For mounting a rotor blade 39 to a rotor hub 30 of a wind generator, at least one guiding tip 10 is non-permanently fixed to a free end 14 of either a guiding bolt 8 or a bolt 6 which extends from the blade flange 4. Furthermore, a guiding tab 32 is mounted, preferably on an outer ring of the root bearing of the rotor hub 30 so as to protrude outwards the rotor hub 30. The rotor blade 39 is mounted on the rotor hub 30 by approaching the blade root to the hub flange 28. First, there is a contact between the surface 38 of rotor blade 39 and the contact surface 38 of a guiding tab 32. The rotor blade 39 is centered with respect to the hub flange 28 of the rotor hub 30 and guided towards the hub flange 28. Subsequently, the bolts 6, 8 are guided through the through holes in the hub flange 28 by help of the guiding tips 10. A collision between the screw thread 16 of the bolts 6, 8 and an inner surface of the through holes and the hub flange 28 may be prevented by help of the guiding tips 10. When the bolts 6, 8 nearly entirely project through the corresponding through holes, the bolts 6, 8 may be guided in the through holes by help of the distance members 12 of the guiding bolts 8 so as to minimize a play of the bolts 6, 8 in the through holes.
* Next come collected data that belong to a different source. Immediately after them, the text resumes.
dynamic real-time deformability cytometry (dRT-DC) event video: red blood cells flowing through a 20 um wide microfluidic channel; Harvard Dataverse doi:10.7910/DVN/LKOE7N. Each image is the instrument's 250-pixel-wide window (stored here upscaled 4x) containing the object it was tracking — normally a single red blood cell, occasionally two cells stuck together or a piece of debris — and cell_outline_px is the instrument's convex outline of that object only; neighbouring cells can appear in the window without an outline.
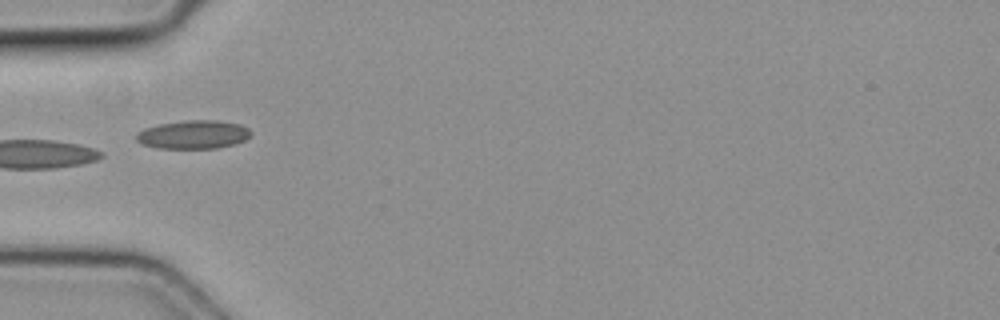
{"species": "common noctule bat (a hibernating species)", "species_latin": "Nyctalus noctula", "temperature_condition": "cold", "stored_images_in_passage": 3, "camera_frame_rate_fps": 3000, "um_per_image_px": 0.085, "animal": {"sex": "female", "body_mass_g": 19.3, "forearm_length_mm": 54.1}, "frame": {"image": 1, "passage_image": 3, "time_ms": 0.667, "image_size_px": [1000, 320], "cell_outline_px": [[252, 136], [244, 140], [232, 144], [216, 148], [160, 148], [140, 144], [136, 140], [136, 132], [144, 128], [160, 124], [188, 120], [216, 120], [240, 124], [248, 128], [252, 132]], "centroid_in_image_um": [16.43, 11.43], "position_along_channel_um": 68.6, "area_um2": 19.02}}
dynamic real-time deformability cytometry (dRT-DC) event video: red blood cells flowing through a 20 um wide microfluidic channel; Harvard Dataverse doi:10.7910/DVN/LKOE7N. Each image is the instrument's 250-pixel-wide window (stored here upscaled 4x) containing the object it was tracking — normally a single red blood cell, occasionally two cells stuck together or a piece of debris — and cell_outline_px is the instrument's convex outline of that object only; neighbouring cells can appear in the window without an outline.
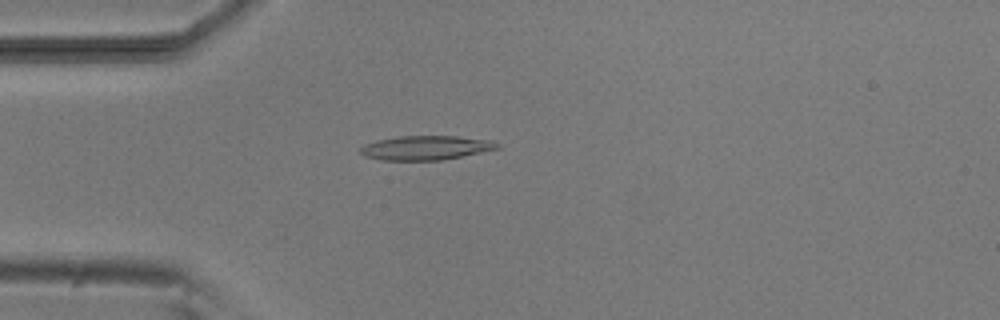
{"species": "common noctule bat (a hibernating species)", "species_latin": "Nyctalus noctula", "temperature_condition": "room temperature", "stored_images_in_passage": 5, "camera_frame_rate_fps": 3000, "um_per_image_px": 0.085, "animal": {"sex": "male", "body_mass_g": 20.5, "forearm_length_mm": 52.5}, "frame": {"image": 1, "passage_image": 4, "time_ms": 4.333, "image_size_px": [1000, 320], "cell_outline_px": [[500, 148], [444, 160], [380, 160], [364, 156], [360, 152], [360, 148], [364, 144], [376, 140], [400, 136], [456, 136], [492, 140], [500, 144]], "centroid_in_image_um": [36.2, 12.56], "position_along_channel_um": 48.8, "area_um2": 19.42}}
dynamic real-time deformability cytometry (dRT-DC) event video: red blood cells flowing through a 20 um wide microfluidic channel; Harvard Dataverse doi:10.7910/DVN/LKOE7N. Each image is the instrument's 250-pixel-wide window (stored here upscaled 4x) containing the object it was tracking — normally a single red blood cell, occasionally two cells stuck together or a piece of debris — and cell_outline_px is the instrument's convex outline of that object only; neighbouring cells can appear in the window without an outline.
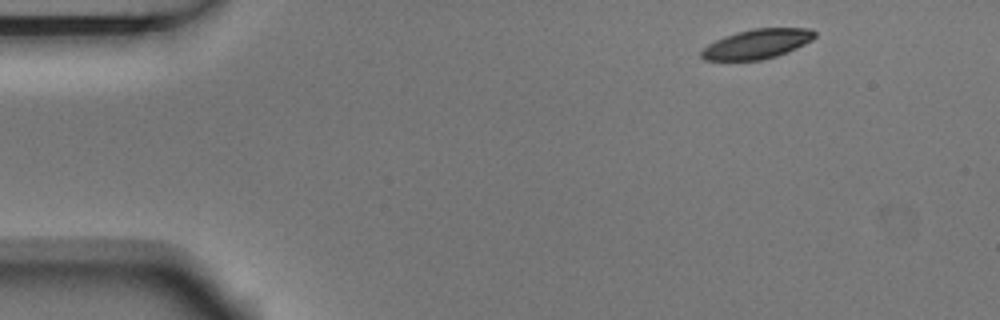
{"species": "Egyptian fruit bat (a non-hibernating species)", "species_latin": "Rousettus aegyptiacus", "temperature_condition": "room temperature", "stored_images_in_passage": 5, "camera_frame_rate_fps": 3000, "um_per_image_px": 0.085, "animal": {"sex": "male"}, "frame": {"image": 1, "passage_image": 1, "time_ms": 0.0, "image_size_px": [1000, 320], "cell_outline_px": [[816, 36], [812, 40], [796, 48], [776, 56], [760, 60], [704, 60], [700, 56], [700, 52], [708, 44], [724, 36], [736, 32], [752, 28], [812, 28], [816, 32]], "centroid_in_image_um": [64.35, 3.72], "position_along_channel_um": 20.6, "area_um2": 19.54}}
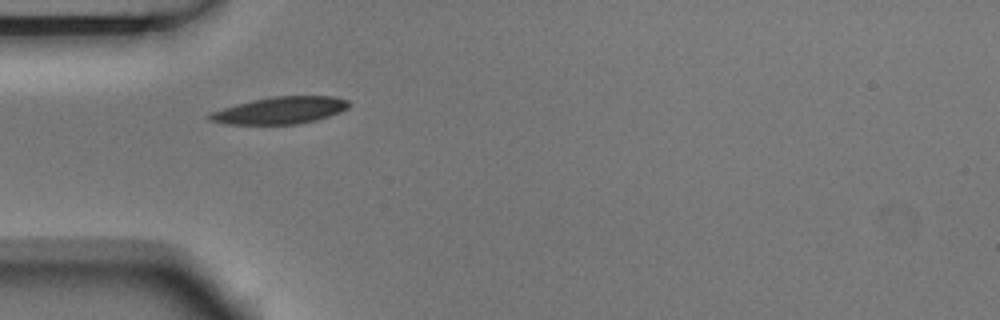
{"frame": {"image": 2, "passage_image": 4, "time_ms": 1.0, "image_size_px": [1000, 320], "cell_outline_px": [[348, 108], [340, 112], [316, 120], [296, 124], [228, 124], [208, 120], [208, 116], [212, 112], [236, 104], [252, 100], [272, 96], [332, 96], [348, 100]], "centroid_in_image_um": [23.82, 9.38], "position_along_channel_um": 61.2, "area_um2": 21.73}}
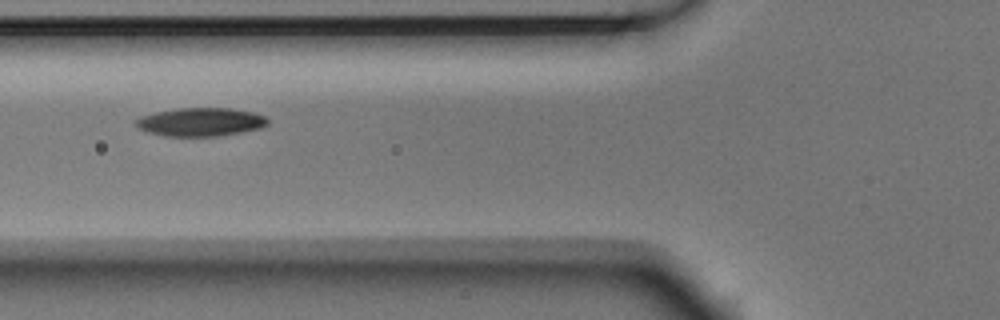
{"frame": {"image": 3, "passage_image": 5, "time_ms": 1.333, "image_size_px": [1000, 320], "cell_outline_px": [[268, 124], [260, 128], [220, 136], [164, 136], [148, 132], [136, 128], [136, 120], [140, 116], [156, 112], [180, 108], [232, 108], [252, 112], [268, 116]], "centroid_in_image_um": [17.06, 10.37], "position_along_channel_um": 108.7, "area_um2": 21.91}}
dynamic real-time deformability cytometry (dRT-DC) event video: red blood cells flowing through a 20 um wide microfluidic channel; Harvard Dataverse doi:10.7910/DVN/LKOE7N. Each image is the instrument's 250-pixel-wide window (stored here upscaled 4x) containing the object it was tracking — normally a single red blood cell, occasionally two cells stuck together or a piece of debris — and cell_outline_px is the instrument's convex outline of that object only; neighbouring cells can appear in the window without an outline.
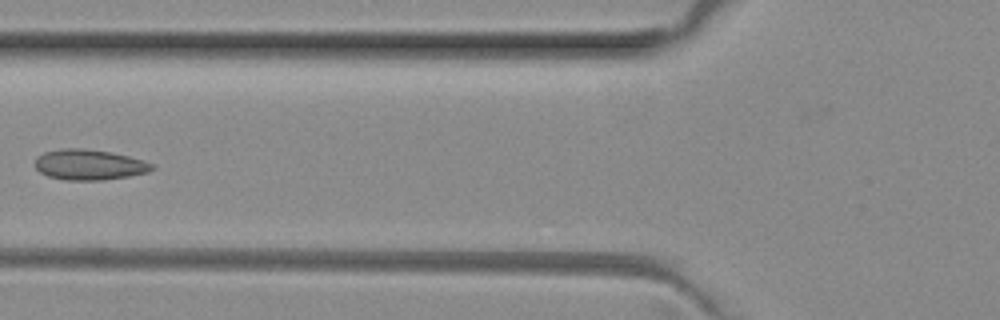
{"species": "common noctule bat (a hibernating species)", "species_latin": "Nyctalus noctula", "temperature_condition": "room temperature", "stored_images_in_passage": 5, "camera_frame_rate_fps": 3000, "um_per_image_px": 0.085, "animal": {"sex": "female", "body_mass_g": 29.2, "forearm_length_mm": 56.3}, "frame": {"image": 1, "passage_image": 5, "time_ms": 1.333, "image_size_px": [1000, 320], "cell_outline_px": [[156, 168], [148, 172], [128, 176], [104, 180], [64, 180], [48, 176], [40, 172], [36, 168], [36, 156], [44, 152], [64, 148], [80, 148], [108, 152], [128, 156], [144, 160], [156, 164]], "centroid_in_image_um": [7.61, 14.0], "position_along_channel_um": 118.2, "area_um2": 20.81}}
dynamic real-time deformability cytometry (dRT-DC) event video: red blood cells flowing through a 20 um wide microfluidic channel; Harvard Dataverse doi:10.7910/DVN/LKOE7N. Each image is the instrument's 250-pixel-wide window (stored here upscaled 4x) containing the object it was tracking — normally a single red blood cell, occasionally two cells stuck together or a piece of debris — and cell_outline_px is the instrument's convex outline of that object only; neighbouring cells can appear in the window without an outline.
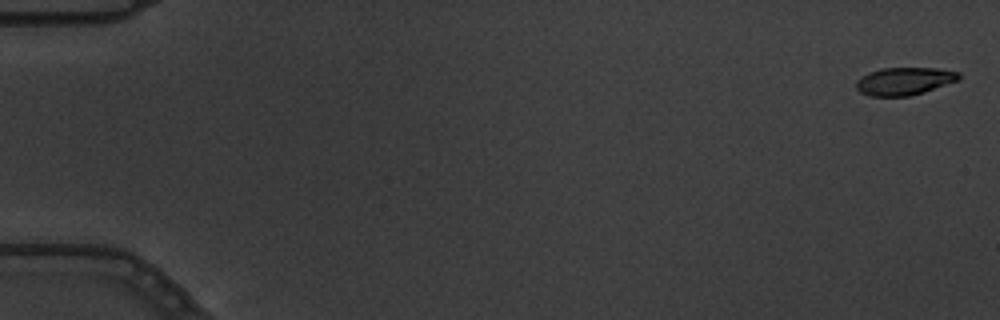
{"species": "common noctule bat (a hibernating species)", "species_latin": "Nyctalus noctula", "temperature_condition": "warm", "stored_images_in_passage": 6, "camera_frame_rate_fps": 3000, "um_per_image_px": 0.085, "animal": {"sex": "male", "body_mass_g": 19.5, "forearm_length_mm": 54.6}, "frame": {"image": 1, "passage_image": 1, "time_ms": 0.0, "image_size_px": [1000, 320], "cell_outline_px": [[960, 80], [924, 92], [908, 96], [872, 96], [860, 92], [856, 88], [856, 80], [868, 72], [880, 68], [936, 68], [960, 72]], "centroid_in_image_um": [76.87, 6.89], "position_along_channel_um": 8.1, "area_um2": 16.65}}
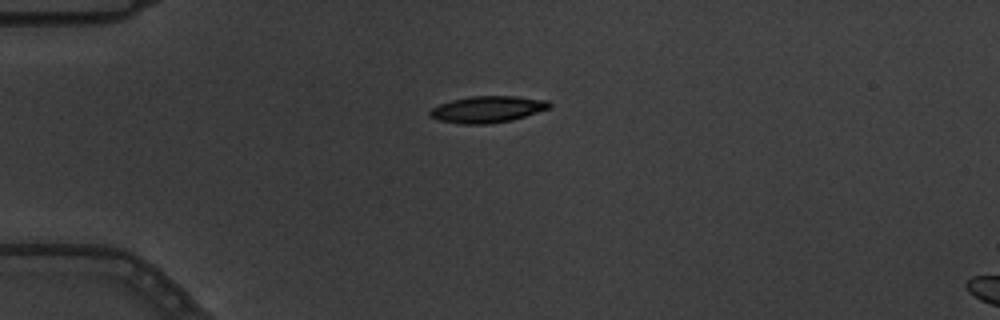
{"frame": {"image": 2, "passage_image": 4, "time_ms": 1.0, "image_size_px": [1000, 320], "cell_outline_px": [[552, 104], [548, 108], [512, 120], [488, 124], [460, 124], [440, 120], [428, 116], [428, 112], [432, 108], [440, 104], [452, 100], [472, 96], [516, 96], [548, 100]], "centroid_in_image_um": [41.41, 9.29], "position_along_channel_um": 43.6, "area_um2": 18.38}}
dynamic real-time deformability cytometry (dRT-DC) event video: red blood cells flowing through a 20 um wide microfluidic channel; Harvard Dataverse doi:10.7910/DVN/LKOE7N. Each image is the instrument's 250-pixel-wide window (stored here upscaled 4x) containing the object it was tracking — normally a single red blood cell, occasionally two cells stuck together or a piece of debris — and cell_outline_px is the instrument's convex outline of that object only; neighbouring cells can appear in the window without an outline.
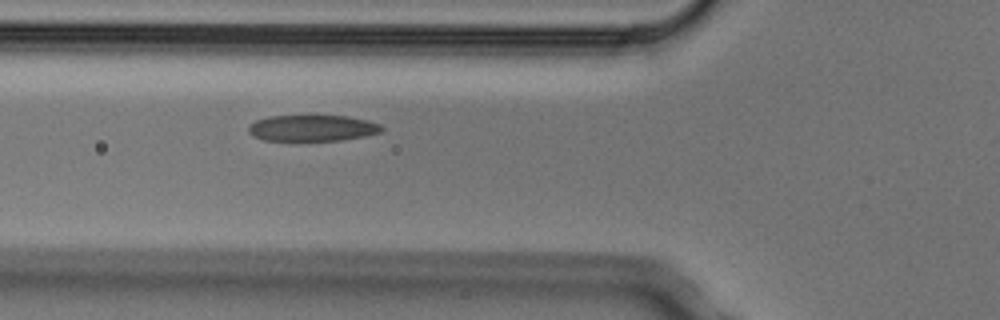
{"species": "Egyptian fruit bat (a non-hibernating species)", "species_latin": "Rousettus aegyptiacus", "temperature_condition": "cold", "stored_images_in_passage": 2, "camera_frame_rate_fps": 3000, "um_per_image_px": 0.085, "animal": {"sex": "male"}, "frame": {"image": 1, "passage_image": 2, "time_ms": 0.333, "image_size_px": [1000, 320], "cell_outline_px": [[384, 128], [380, 132], [364, 136], [340, 140], [264, 140], [252, 136], [248, 132], [248, 124], [256, 120], [268, 116], [348, 116], [368, 120], [380, 124]], "centroid_in_image_um": [26.52, 10.88], "position_along_channel_um": 99.3, "area_um2": 20.29}}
If the blade flange 4 further approaches the hub flange 28, the blade flange 4 will contact a second contact surface 50 of a device for spacing 42 which is arranged on the hub flange 28. A thickness T1 of the device for spacing 42 (for example, the thickness T1 may be approximately 44 mm) defines an increased clearance between a free end 14 of the bolts 6, 8 and the internal support structure 54 of the rotor hub 30. Nuts may be placed on the bolts heads by inserting the nuts laterally using the clearance between the inner surface of the hub flange 28 and the internal support structure 54. After removal of the device for spacing 42 from the intermediate space between the blade flange 4 and the hub flange 28, the nuts may be tightened on the bolts 6 so as to mount the rotor blade 39 on the rotor hub 30 of the wind generator. Although the invention has been described hereinabove with reference to specific embodiments, it is not limited to these embodiments and no doubt further alternatives will occur to the skilled person that lie within the scope of the invention as claimed.